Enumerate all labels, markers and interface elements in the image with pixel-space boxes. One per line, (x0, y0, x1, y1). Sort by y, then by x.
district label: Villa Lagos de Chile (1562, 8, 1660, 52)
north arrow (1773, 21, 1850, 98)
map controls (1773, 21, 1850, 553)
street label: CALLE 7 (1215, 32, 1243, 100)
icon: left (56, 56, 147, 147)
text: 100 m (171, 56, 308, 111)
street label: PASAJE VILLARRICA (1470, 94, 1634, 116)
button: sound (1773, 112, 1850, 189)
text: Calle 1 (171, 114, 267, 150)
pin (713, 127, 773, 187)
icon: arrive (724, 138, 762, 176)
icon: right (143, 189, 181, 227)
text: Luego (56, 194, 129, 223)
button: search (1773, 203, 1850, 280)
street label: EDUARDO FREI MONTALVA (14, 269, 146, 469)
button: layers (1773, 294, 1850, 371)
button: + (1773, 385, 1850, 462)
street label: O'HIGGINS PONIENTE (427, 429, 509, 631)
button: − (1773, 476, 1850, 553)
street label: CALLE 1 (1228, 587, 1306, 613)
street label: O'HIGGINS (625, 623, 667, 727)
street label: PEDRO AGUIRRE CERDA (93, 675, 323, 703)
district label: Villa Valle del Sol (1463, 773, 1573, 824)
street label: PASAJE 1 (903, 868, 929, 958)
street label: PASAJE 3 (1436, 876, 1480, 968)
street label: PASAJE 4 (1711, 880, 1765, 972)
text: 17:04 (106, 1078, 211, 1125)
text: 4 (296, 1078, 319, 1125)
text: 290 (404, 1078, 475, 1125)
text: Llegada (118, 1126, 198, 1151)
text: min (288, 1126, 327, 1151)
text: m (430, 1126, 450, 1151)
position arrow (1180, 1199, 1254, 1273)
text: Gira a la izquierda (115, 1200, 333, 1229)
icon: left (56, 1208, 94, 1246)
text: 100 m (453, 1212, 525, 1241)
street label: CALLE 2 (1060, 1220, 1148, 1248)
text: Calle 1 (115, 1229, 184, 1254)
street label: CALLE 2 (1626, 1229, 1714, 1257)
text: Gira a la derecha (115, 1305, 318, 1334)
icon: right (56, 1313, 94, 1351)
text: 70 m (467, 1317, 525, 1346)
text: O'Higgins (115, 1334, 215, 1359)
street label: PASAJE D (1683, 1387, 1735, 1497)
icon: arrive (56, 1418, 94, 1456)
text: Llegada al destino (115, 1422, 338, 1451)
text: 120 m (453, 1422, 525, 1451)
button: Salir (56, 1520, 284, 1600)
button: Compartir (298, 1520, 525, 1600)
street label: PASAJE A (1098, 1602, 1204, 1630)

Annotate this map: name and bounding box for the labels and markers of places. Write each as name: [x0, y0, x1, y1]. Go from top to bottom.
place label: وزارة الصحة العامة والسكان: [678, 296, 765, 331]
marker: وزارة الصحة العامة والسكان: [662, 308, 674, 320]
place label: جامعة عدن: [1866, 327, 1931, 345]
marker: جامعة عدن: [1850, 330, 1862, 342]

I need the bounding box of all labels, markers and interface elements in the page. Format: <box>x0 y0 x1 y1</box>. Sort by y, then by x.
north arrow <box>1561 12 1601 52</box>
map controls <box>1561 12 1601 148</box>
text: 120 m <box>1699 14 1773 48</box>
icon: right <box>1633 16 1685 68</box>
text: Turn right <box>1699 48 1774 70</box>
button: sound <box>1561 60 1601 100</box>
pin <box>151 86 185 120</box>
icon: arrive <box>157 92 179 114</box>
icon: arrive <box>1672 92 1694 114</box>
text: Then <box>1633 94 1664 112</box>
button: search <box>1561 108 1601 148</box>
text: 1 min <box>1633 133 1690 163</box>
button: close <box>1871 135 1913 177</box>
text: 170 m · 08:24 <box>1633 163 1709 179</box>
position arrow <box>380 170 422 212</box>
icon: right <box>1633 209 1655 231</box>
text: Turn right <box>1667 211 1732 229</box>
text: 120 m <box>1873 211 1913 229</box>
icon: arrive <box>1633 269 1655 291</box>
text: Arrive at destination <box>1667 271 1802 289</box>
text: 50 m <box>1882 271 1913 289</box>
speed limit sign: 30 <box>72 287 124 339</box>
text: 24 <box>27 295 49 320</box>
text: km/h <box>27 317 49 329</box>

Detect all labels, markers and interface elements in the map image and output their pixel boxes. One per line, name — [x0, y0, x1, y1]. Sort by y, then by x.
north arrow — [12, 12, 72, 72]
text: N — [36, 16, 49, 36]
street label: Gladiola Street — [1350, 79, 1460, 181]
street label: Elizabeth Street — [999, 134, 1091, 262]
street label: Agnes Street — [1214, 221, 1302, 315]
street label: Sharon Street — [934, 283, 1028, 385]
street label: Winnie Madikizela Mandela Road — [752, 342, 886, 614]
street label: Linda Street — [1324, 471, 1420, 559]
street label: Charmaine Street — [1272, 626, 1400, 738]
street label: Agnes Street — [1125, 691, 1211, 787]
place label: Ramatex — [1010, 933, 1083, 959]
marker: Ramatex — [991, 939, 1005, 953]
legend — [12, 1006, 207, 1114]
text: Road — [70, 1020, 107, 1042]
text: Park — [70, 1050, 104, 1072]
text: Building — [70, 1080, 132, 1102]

:::::

Restate every record verbatim.

Enumerate all labels, markers and interface elements in the image with pixel-space boxes. One per line, (x0, y0, x1, y1). Sort by y, then by x.
district label: Villa Lagos de Chile (1562, 8, 1660, 52)
north arrow (1773, 21, 1850, 98)
map controls (1773, 21, 1850, 553)
street label: CALLE 7 (1215, 32, 1243, 100)
icon: left (56, 56, 147, 147)
text: 100 m (171, 56, 308, 111)
street label: PASAJE VILLARRICA (1470, 94, 1634, 116)
button: sound (1773, 112, 1850, 189)
text: Calle 1 (171, 114, 267, 150)
pin (713, 127, 773, 187)
icon: arrive (724, 138, 762, 176)
icon: right (143, 189, 181, 227)
text: Luego (56, 194, 129, 223)
button: search (1773, 203, 1850, 280)
street label: EDUARDO FREI MONTALVA (14, 269, 146, 469)
button: layers (1773, 294, 1850, 371)
button: + (1773, 385, 1850, 462)
street label: O'HIGGINS PONIENTE (427, 429, 509, 631)
button: − (1773, 476, 1850, 553)
street label: CALLE 1 (1228, 587, 1306, 613)
street label: O'HIGGINS (625, 623, 667, 727)
street label: PEDRO AGUIRRE CERDA (93, 675, 323, 703)
district label: Villa Valle del Sol (1463, 773, 1573, 824)
street label: PASAJE 1 (903, 868, 929, 958)
street label: PASAJE 3 (1436, 876, 1480, 968)
street label: PASAJE 4 (1711, 880, 1765, 972)
text: 17:04 (106, 1078, 211, 1125)
text: 4 (296, 1078, 319, 1125)
text: 290 (404, 1078, 475, 1125)
text: Llegada (118, 1126, 198, 1151)
text: min (288, 1126, 327, 1151)
text: m (430, 1126, 450, 1151)
position arrow (1180, 1199, 1254, 1273)
text: Gira a la izquierda (115, 1200, 333, 1229)
icon: left (56, 1208, 94, 1246)
text: 100 m (453, 1212, 525, 1241)
street label: CALLE 2 (1060, 1220, 1148, 1248)
text: Calle 1 (115, 1229, 184, 1254)
street label: CALLE 2 (1626, 1229, 1714, 1257)
text: Gira a la derecha (115, 1305, 318, 1334)
icon: right (56, 1313, 94, 1351)
text: 70 m (467, 1317, 525, 1346)
text: O'Higgins (115, 1334, 215, 1359)
street label: PASAJE D (1683, 1387, 1735, 1497)
icon: arrive (56, 1418, 94, 1456)
text: Llegada al destino (115, 1422, 338, 1451)
text: 120 m (453, 1422, 525, 1451)
button: Salir (56, 1520, 284, 1600)
button: Compartir (298, 1520, 525, 1600)
street label: PASAJE A (1098, 1602, 1204, 1630)

Annotate this map: name and bounding box for the labels and markers of places. Write each as name: [x0, y0, x1, y1]. Go from top to bottom.
place label: وزارة الصحة العامة والسكان: [678, 296, 765, 331]
marker: وزارة الصحة العامة والسكان: [662, 308, 674, 320]
place label: جامعة عدن: [1866, 327, 1931, 345]
marker: جامعة عدن: [1850, 330, 1862, 342]

I need the bounding box of all labels, markers and interface elements in the page. Format: <box>x0 y0 x1 y1</box>. Sort by y, then by x.
north arrow <box>1561 12 1601 52</box>
map controls <box>1561 12 1601 148</box>
text: 120 m <box>1699 14 1773 48</box>
icon: right <box>1633 16 1685 68</box>
text: Turn right <box>1699 48 1774 70</box>
button: sound <box>1561 60 1601 100</box>
pin <box>151 86 185 120</box>
icon: arrive <box>157 92 179 114</box>
icon: arrive <box>1672 92 1694 114</box>
text: Then <box>1633 94 1664 112</box>
button: search <box>1561 108 1601 148</box>
text: 1 min <box>1633 133 1690 163</box>
button: close <box>1871 135 1913 177</box>
text: 170 m · 08:24 <box>1633 163 1709 179</box>
position arrow <box>380 170 422 212</box>
icon: right <box>1633 209 1655 231</box>
text: Turn right <box>1667 211 1732 229</box>
text: 120 m <box>1873 211 1913 229</box>
icon: arrive <box>1633 269 1655 291</box>
text: Arrive at destination <box>1667 271 1802 289</box>
text: 50 m <box>1882 271 1913 289</box>
speed limit sign: 30 <box>72 287 124 339</box>
text: 24 <box>27 295 49 320</box>
text: km/h <box>27 317 49 329</box>

Detect all labels, markers and interface elements in the map image and output their pixel boxes. One per line, name — [x0, y0, x1, y1]. Sort by y, then by x.
north arrow — [12, 12, 72, 72]
text: N — [36, 16, 49, 36]
street label: Gladiola Street — [1350, 79, 1460, 181]
street label: Elizabeth Street — [999, 134, 1091, 262]
street label: Agnes Street — [1214, 221, 1302, 315]
street label: Sharon Street — [934, 283, 1028, 385]
street label: Winnie Madikizela Mandela Road — [752, 342, 886, 614]
street label: Linda Street — [1324, 471, 1420, 559]
street label: Charmaine Street — [1272, 626, 1400, 738]
street label: Agnes Street — [1125, 691, 1211, 787]
place label: Ramatex — [1010, 933, 1083, 959]
marker: Ramatex — [991, 939, 1005, 953]
legend — [12, 1006, 207, 1114]
text: Road — [70, 1020, 107, 1042]
text: Park — [70, 1050, 104, 1072]
text: Building — [70, 1080, 132, 1102]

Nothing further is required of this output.